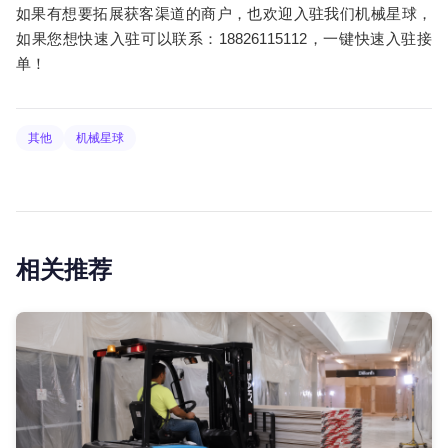
如果有想要拓展获客渠道的商户，也欢迎入驻我们机械星球，
如果您想快速入驻可以联系：18826115112，一键快速入驻接
单！
其他
机械星球
相关推荐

*EXERCISE INSTRUCTIONS*. Each record is to be written out exactly. No picture goes in.

*SOLUTION TO THIS PROBLEM*.
如果有想要拓展获客渠道的商户，也欢迎入驻我们机械星球，
如果您想快速入驻可以联系：18826115112，一键快速入驻接
单！
其他
机械星球
相关推荐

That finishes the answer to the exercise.